▸ **ASSIGNMENT**: The answer must be only the lines below from the one holding "[1107,351,1247,372] and Experience" down to the one holding "[93,240,129,250] [93,261,155,273] Github", ends included, printed exactly; please omit all pictures.

:::::

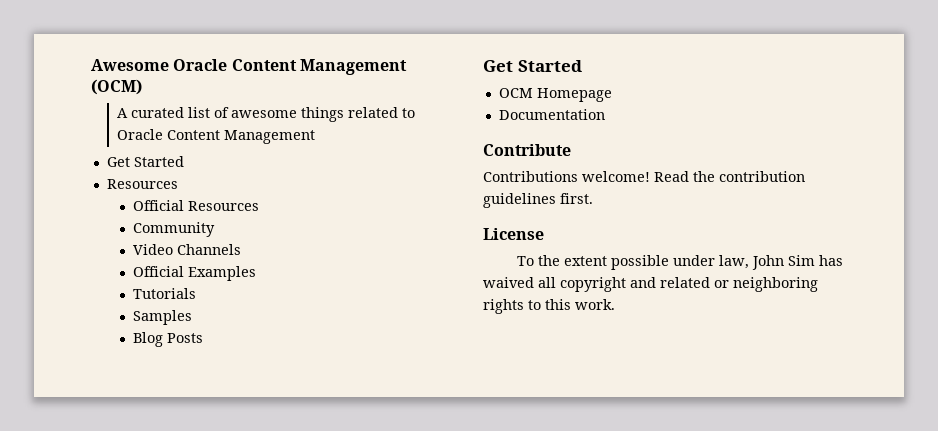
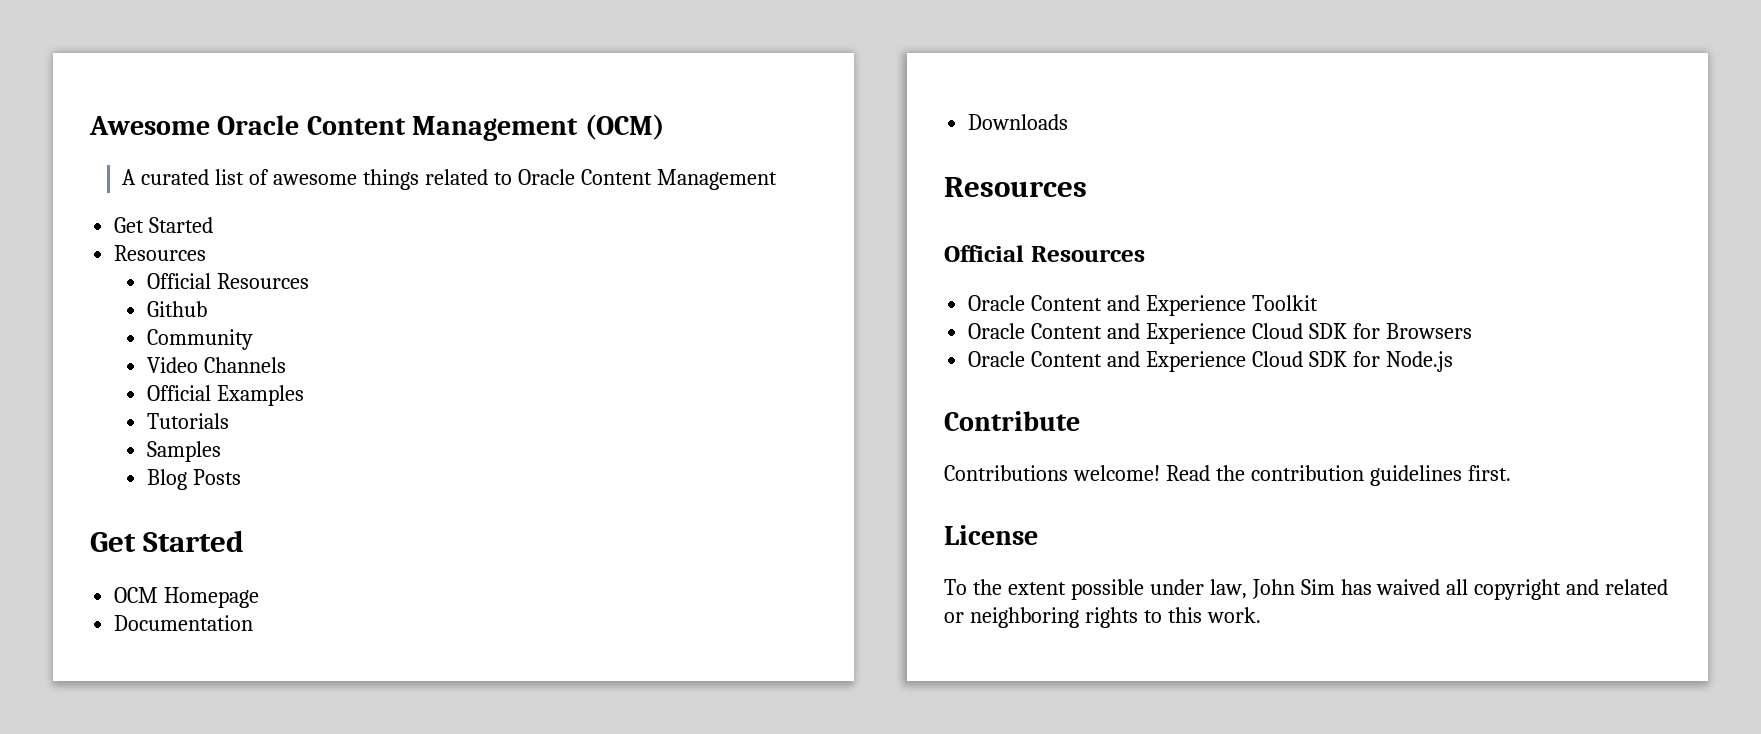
(260, 206) none -> [146,301,207,317] // Github
(605, 114) none -> [968,114,1069,130] [944,177,1087,197] [944,245,1145,262] [968,295,1318,316] [968,323,1472,344] [968,351,1453,372] // Downloads // Resources // Official Resources // Oracle Content and Experience Toolkit // Oracle Content and Experience Cloud SDK for Browsers // Oracle Content and Experience Cloud SDK for Node.js

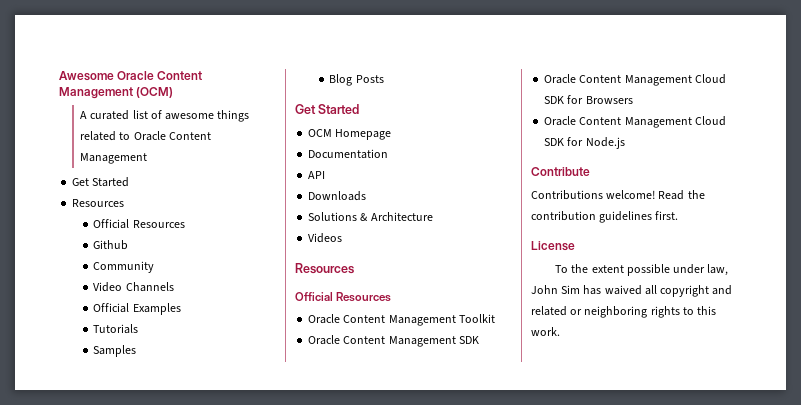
(254, 623) none -> [308,171,326,179] // API
(1069, 122) none -> [308,212,433,221] [308,233,343,243] // Solutions & Architecture // Videos
[1107,295,1247,316] and Experience -> [388,315,456,326] Management
[1107,323,1247,344] and Experience -> [388,336,479,347] [544,74,692,86] Management SDK // Oracle Content Management
[1107,351,1247,372] and Experience -> [624,117,692,128] Management

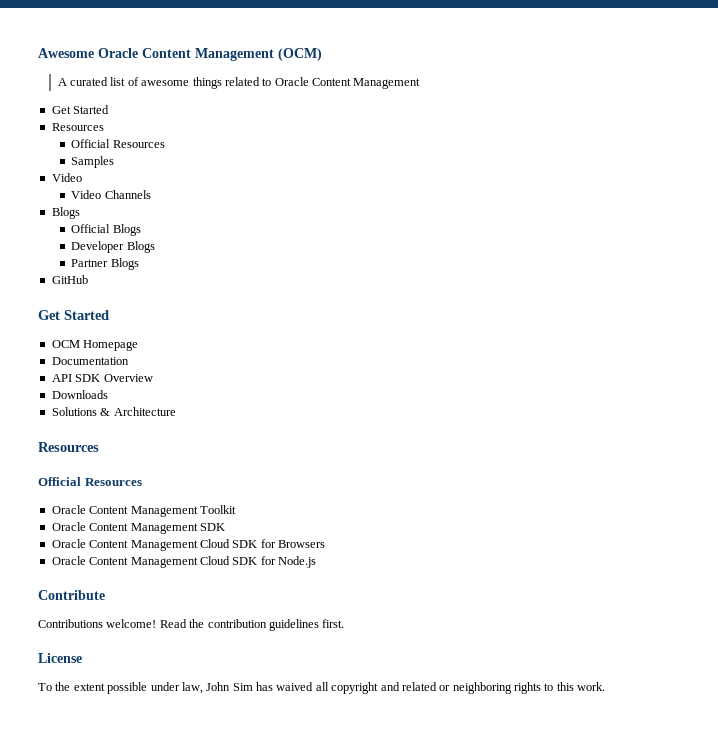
[93,240,129,250] [93,261,155,273] Github // Community -> [71,156,115,168] [51,173,82,182] Samples // Video
[93,303,181,315] [93,324,139,334] [93,345,137,357] [329,74,384,86] // Official Examples // Tutorials // Samples // Blog Posts -> [51,207,80,219] [71,224,141,236] [71,241,155,253] [71,258,139,270] [51,275,88,284] // Blogs // Official Blogs // Developer Blogs // Partner Blogs // GitHub
(326, 175) none -> [75,374,153,382] SDK Overview
[308,233,343,243] // Videos -> (176, 411) none

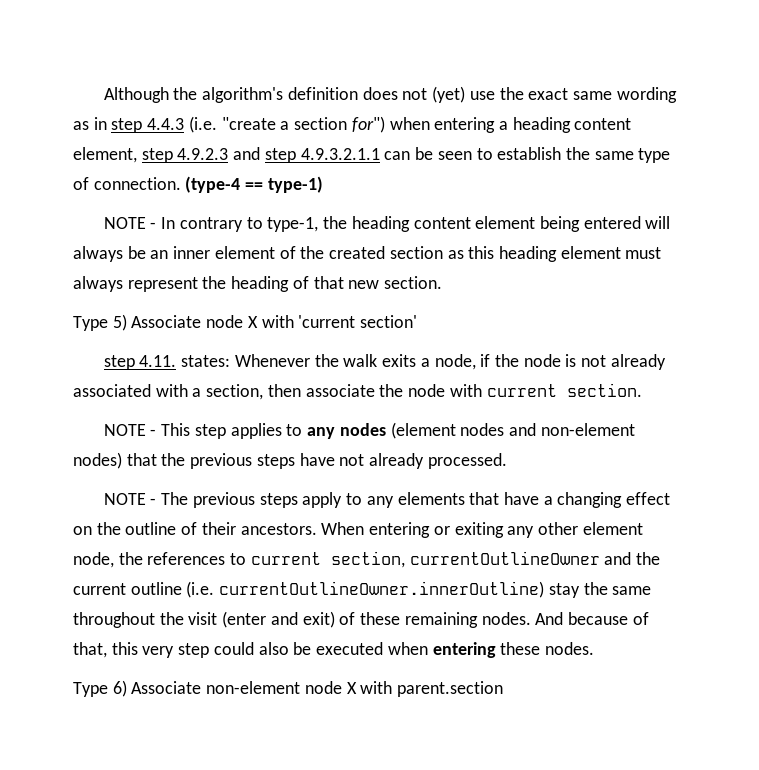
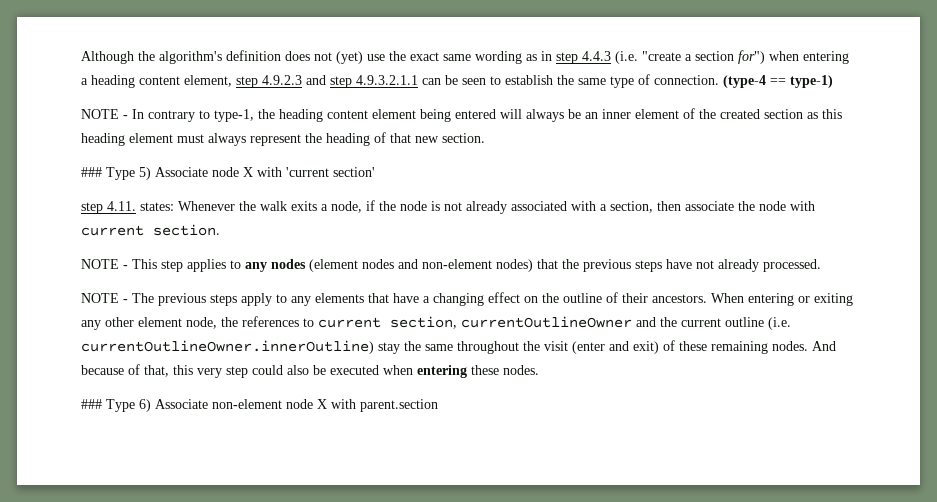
(443, 282) none -> [81,167,102,177] ###
(594, 648) none -> [81,399,102,409] ###

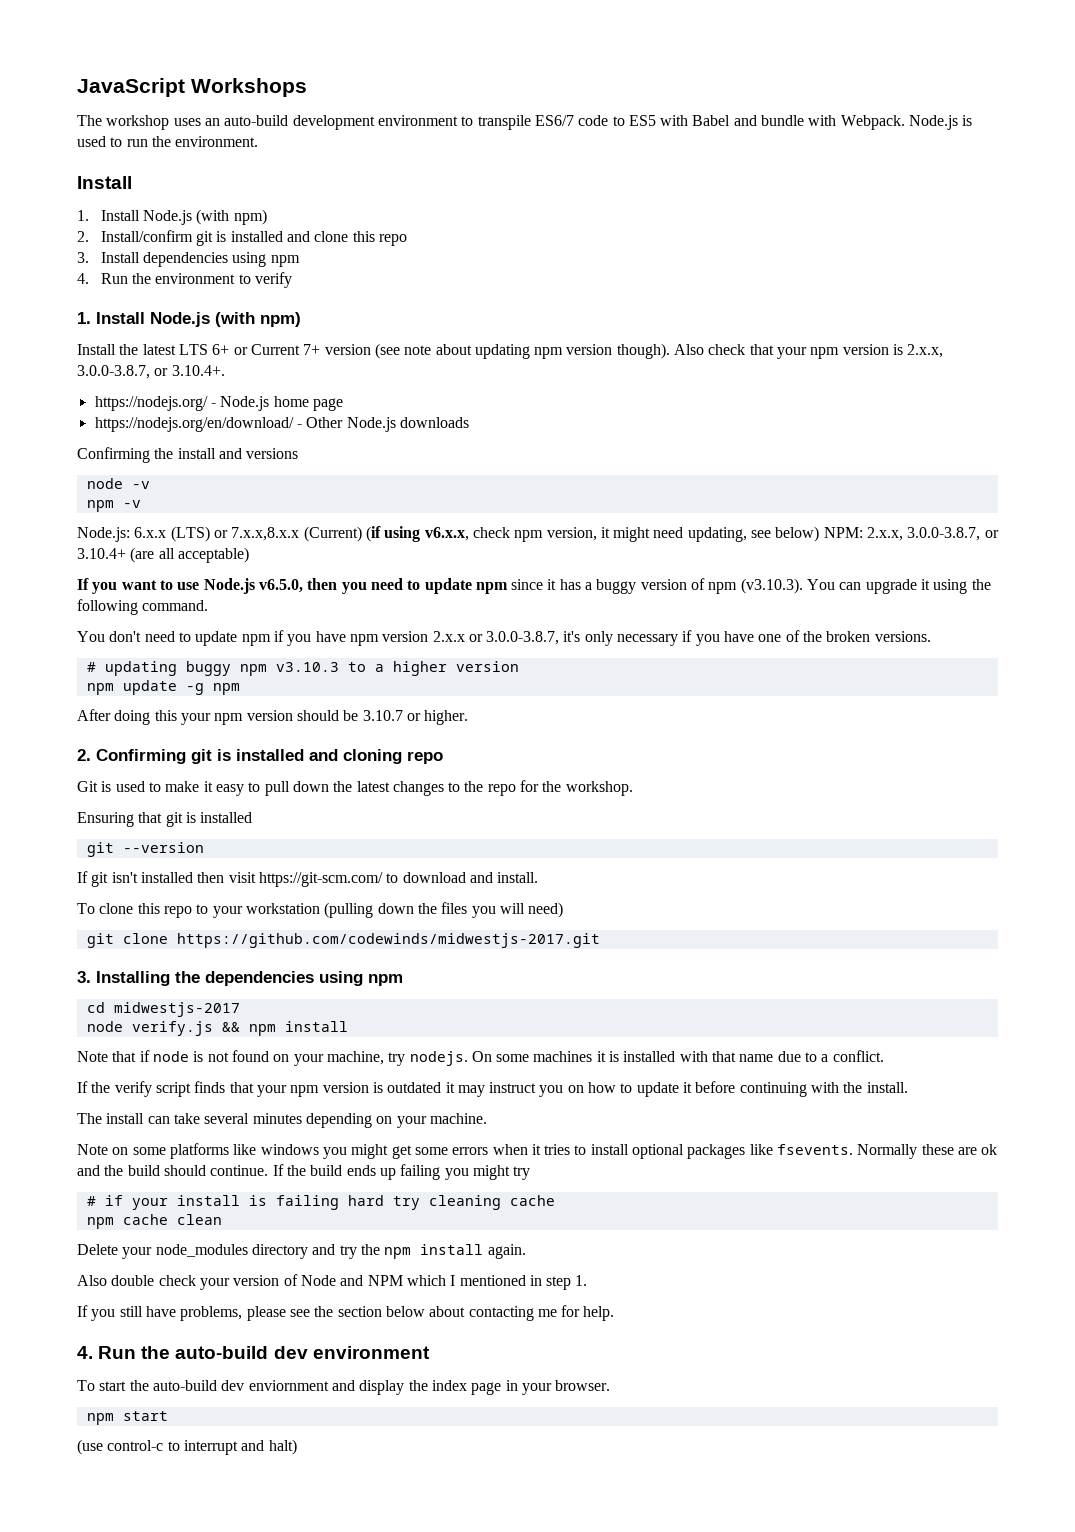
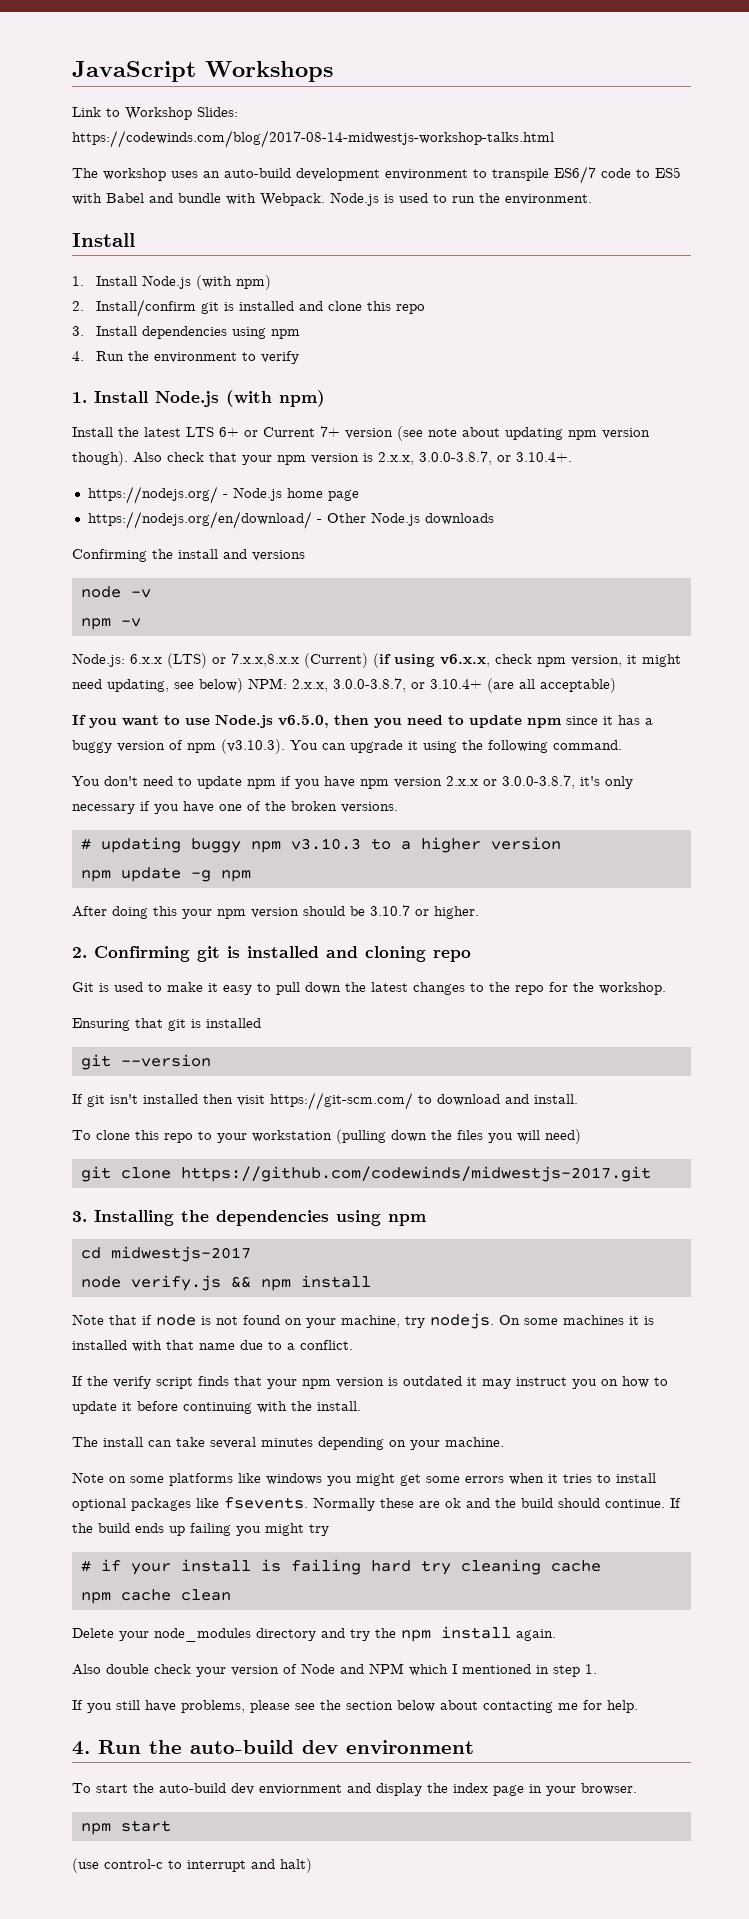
(307, 87) none -> [72,107,238,120] [72,130,554,148] // Link to Workshop Slides: https://codewinds.com/blog/2017-08-14-midwestjs-workshop-talks.html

:::::

▸ **RESULT FOR THIS EXERCISE**:
[1107,351,1247,372] and Experience -> [624,117,692,128] Management

[93,240,129,250] [93,261,155,273] Github // Community -> [71,156,115,168] [51,173,82,182] Samples // Video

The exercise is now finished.